説明

ポリウレタン発泡体及びその製造方法

【課題】塩化メチレン等のPRTR対象物質や、添加量を多くしなければ効果が低いポリエチレンパウダーを添加することなく、ポリウレタン発泡体の製造時の発熱を効果的に抑えることができるポリウレタン発泡体及びその製造方法を提供する。
【解決手段】ポリオール成分とイソシアネート成分を混合撹拌して発泡させることにより得られるポリウレタン発泡体において、前記ポリオール成分中の発泡剤として水を用い、前記ポリオール成分及び前記イソシアネート成分の少なくとも一方に含水熱可塑性合成樹脂粒子を添加し、発泡後の前記ポリウレタン発泡体中に、前記含水熱可塑性合成樹脂粒子から水が蒸発して形成された連通気孔の熱可塑性合成樹脂多孔質粒子が存在する構成とした。

【発明の詳細な説明】
【技術分野】
【0001】
本発明は、ポリウレタン発泡体及びその製造方法に関し、特には発泡剤として水を使用する場合に、発泡時の発熱を抑えることのできるポリウレタン発泡体及びその製造方法に関する。
【背景技術】
【0002】
ポリウレタン発泡体の製造は、ポリオール成分とイソシアネート成分を混合撹拌して発泡させることにより行われる。前記ポリオール成分には少なくともポリオールと発泡剤が含まれ、また、前記イソシアネート成分はポリイソシアネートで構成され、前記混合撹拌によるポリオールとポリイソシアネートの反応によって発泡し、発泡体を形成する。

***

やること a:
下の行のうち、「IMPACT IN PRACTICE」を含む行から「2. The size」を含む行までを、両端の行も含めてそのまま書き写してください。画像は答えから外してください。

***

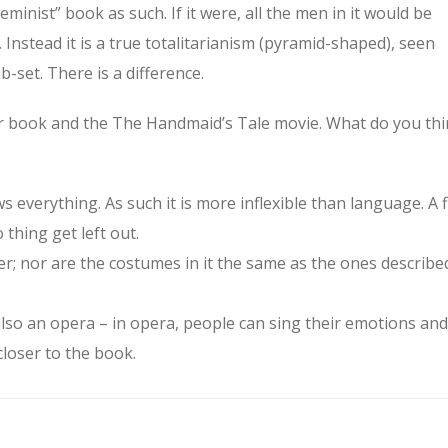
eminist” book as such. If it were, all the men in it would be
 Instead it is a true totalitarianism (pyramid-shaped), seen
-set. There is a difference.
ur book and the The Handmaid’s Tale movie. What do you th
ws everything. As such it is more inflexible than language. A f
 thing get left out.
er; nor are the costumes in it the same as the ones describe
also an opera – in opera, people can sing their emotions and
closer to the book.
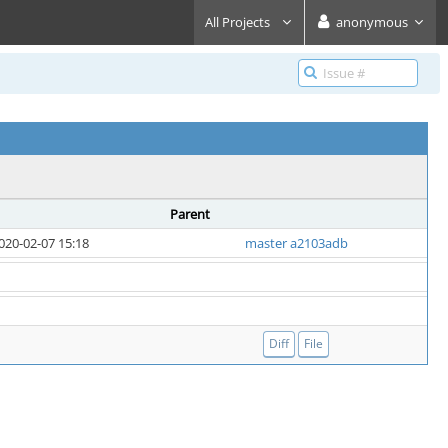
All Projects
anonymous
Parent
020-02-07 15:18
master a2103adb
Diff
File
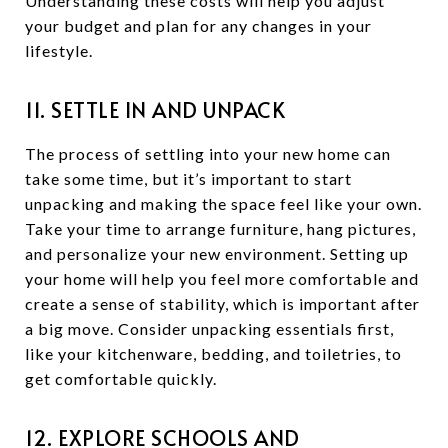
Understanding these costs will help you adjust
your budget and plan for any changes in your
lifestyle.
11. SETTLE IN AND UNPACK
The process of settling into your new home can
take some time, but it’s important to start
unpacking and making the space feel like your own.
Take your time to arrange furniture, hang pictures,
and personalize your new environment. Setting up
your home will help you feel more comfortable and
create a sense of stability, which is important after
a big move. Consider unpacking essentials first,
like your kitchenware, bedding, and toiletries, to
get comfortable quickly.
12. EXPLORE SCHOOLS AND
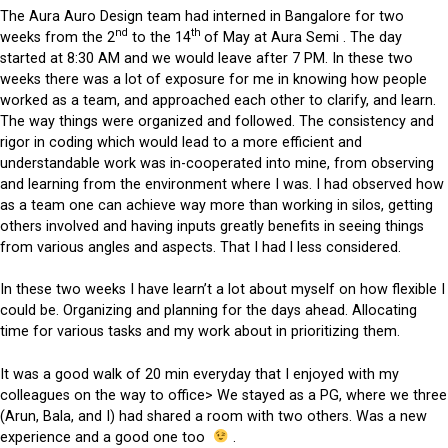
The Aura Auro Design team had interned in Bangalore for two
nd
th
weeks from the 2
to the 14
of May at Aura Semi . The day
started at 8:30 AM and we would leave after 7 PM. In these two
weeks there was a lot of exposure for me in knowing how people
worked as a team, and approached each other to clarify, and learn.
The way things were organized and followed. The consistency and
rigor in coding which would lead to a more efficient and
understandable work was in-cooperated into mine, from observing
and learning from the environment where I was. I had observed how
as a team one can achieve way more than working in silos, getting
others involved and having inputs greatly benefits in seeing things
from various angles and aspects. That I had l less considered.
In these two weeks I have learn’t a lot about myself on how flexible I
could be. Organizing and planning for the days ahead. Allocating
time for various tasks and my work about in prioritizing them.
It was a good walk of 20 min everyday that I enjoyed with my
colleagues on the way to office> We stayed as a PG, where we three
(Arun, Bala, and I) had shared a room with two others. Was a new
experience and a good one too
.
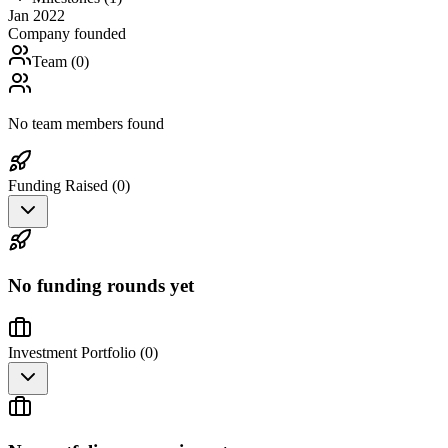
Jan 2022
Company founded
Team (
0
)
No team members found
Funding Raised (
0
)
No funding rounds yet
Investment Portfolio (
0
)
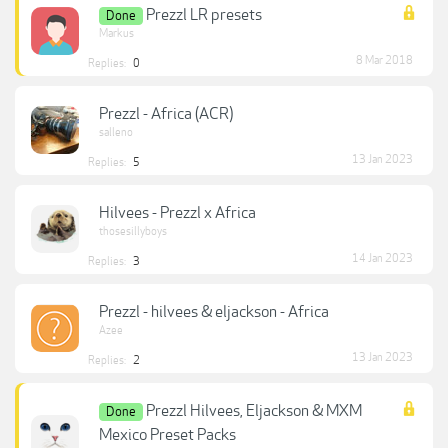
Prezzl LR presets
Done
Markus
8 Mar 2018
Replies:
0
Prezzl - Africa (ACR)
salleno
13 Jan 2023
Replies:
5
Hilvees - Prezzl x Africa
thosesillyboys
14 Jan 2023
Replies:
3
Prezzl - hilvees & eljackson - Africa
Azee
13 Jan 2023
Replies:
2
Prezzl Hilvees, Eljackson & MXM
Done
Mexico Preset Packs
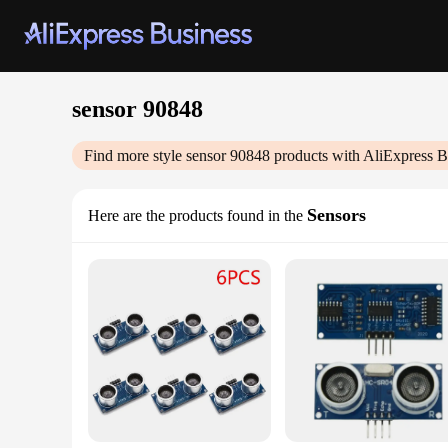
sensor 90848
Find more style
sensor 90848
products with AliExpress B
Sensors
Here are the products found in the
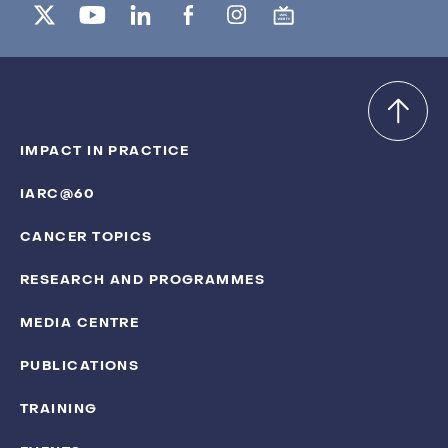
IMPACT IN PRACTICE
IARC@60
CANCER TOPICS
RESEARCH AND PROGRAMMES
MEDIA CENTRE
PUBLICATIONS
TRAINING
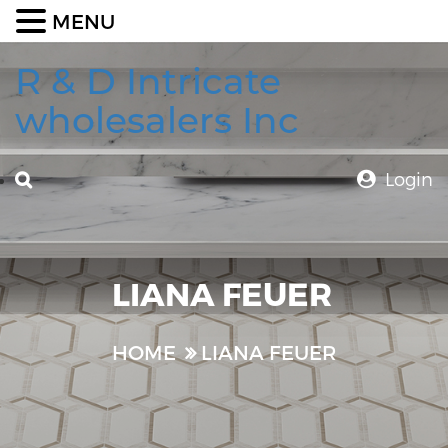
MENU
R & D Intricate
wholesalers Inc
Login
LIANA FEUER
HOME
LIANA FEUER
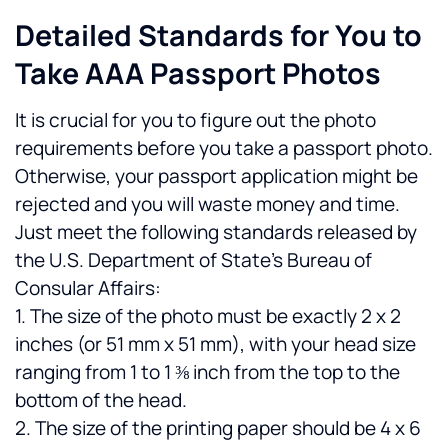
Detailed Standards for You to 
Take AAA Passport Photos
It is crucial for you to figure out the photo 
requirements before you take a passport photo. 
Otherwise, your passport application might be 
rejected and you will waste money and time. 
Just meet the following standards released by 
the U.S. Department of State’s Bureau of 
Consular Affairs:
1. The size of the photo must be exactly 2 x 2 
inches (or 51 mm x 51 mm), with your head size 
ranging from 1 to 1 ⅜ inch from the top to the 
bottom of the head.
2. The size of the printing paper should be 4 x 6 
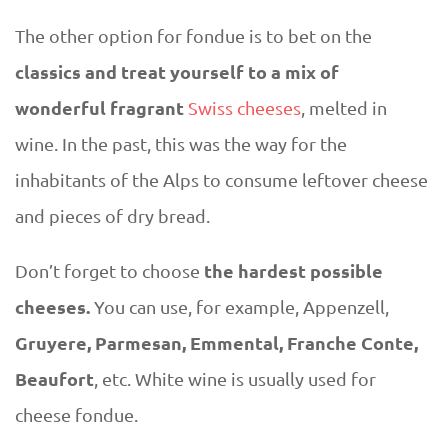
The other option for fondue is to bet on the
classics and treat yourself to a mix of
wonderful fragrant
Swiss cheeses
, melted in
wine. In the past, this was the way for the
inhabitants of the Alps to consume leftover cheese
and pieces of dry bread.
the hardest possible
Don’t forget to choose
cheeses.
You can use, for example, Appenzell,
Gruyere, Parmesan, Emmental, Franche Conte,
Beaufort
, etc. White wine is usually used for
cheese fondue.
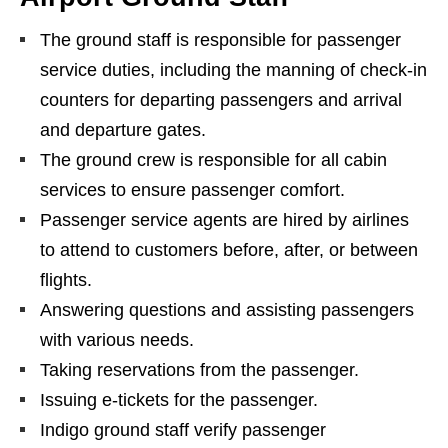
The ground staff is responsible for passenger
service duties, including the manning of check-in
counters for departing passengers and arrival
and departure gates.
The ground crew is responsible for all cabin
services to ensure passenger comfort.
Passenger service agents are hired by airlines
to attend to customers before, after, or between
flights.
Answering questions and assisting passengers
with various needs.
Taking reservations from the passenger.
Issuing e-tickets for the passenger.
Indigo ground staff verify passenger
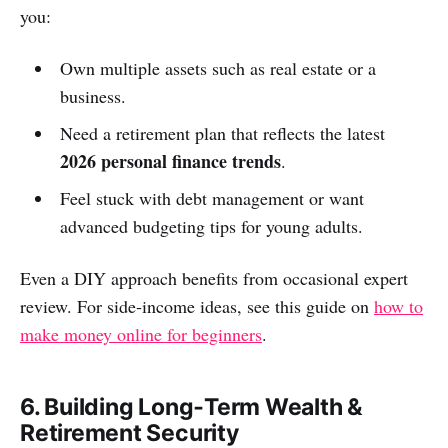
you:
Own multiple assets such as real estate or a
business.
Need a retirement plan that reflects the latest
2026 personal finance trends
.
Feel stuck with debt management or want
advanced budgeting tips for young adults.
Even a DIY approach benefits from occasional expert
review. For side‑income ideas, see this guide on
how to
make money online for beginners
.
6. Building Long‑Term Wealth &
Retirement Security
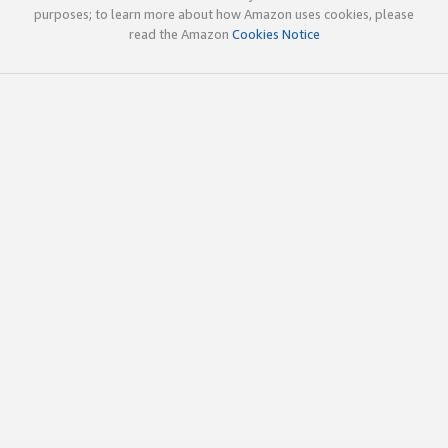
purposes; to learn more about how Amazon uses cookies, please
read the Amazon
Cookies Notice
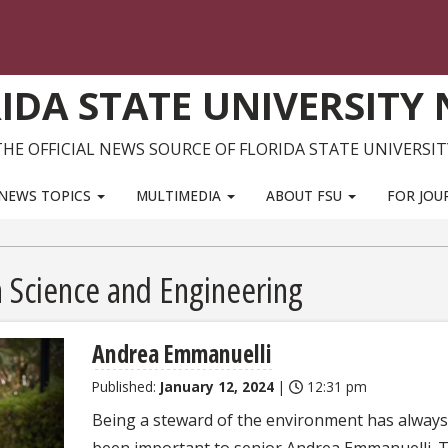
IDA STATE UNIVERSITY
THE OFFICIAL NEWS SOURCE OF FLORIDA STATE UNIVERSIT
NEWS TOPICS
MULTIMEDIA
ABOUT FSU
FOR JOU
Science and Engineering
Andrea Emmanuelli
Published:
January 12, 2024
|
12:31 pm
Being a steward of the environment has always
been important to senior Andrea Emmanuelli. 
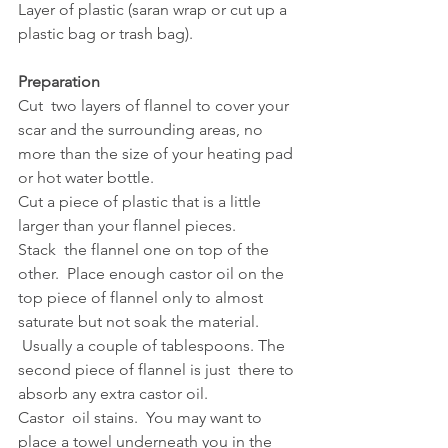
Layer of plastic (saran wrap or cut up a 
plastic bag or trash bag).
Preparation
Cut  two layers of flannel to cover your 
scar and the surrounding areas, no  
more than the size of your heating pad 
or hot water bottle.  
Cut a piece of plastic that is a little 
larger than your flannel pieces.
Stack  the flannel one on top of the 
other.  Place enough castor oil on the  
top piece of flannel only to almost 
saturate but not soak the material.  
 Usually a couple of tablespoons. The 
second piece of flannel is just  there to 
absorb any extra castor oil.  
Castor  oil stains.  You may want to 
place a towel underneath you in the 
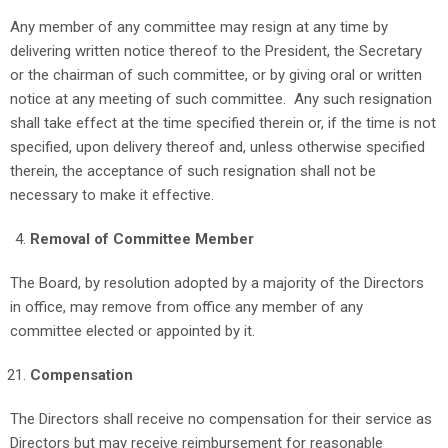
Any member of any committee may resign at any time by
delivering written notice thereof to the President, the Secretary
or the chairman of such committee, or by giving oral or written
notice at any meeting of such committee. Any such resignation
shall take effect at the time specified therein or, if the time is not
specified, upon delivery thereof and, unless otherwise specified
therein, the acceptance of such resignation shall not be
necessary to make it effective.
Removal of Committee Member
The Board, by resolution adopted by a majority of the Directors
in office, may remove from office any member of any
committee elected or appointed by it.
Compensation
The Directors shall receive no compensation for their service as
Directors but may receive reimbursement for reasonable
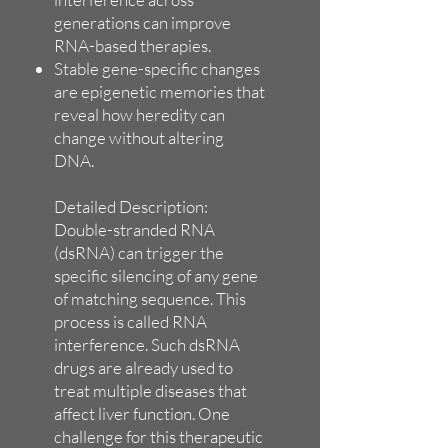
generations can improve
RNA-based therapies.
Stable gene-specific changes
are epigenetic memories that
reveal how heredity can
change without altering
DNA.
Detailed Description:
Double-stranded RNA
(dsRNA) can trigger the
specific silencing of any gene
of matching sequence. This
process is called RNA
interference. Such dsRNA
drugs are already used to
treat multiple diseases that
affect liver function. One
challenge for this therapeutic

***

やること b:
ポリウレタン発泡体の文章を、最後の文のあとから続けて書いてください。

求める答え a:
IMPACT IN PRACTICE
IARC@60
CANCER TOPICS
RESEARCH AND PROGRAMMES
MEDIA CENTRE
PUBLICATIONS
TRAINING
MENU
R & D Intricate
wholesalers Inc
Login
LIANA FEUER
HOME
LIANA FEUER
Detailed Standards for You to 
Take AAA Passport Photos
It is crucial for you to figure out the photo 
requirements before you take a passport photo. 
Otherwise, your passport application might be 
rejected and you will waste money and time. 
Just meet the following standards released by 
the U.S. Department of State’s Bureau of 
Consular Affairs:
1. The size of the photo must be exactly 2 x 2 
inches (or 51 mm x 51 mm), with your head size 
ranging from 1 to 1 ⅜ inch from the top to the 
bottom of the head.
2. The size of the printing paper should be 4 x 6 

求める答え b:
【0003】
通常、ポリウレタン発泡体は、製造時の発熱温度が高く、特に前記発泡剤として水を用いる場合には、発熱温度が170℃以上になって自己発火する可能性がある。また、前記高い発熱温度によって発泡体内が焼けて黄色になる現象(スコーチ)が発生し易く、その場合、ポリウレタン発泡体の用途、例えば衣料用の場合などによっては製品価値が損なわれることがある。
【0004】
従来、ポリウレタン発泡体の製造時における発熱温度を抑える方法として、ポリウレタン発泡体の原料に塩化メチレンや炭酸ガスを添加することが提案されている。また、ポリエチレンパウダーを添加することも提案されている。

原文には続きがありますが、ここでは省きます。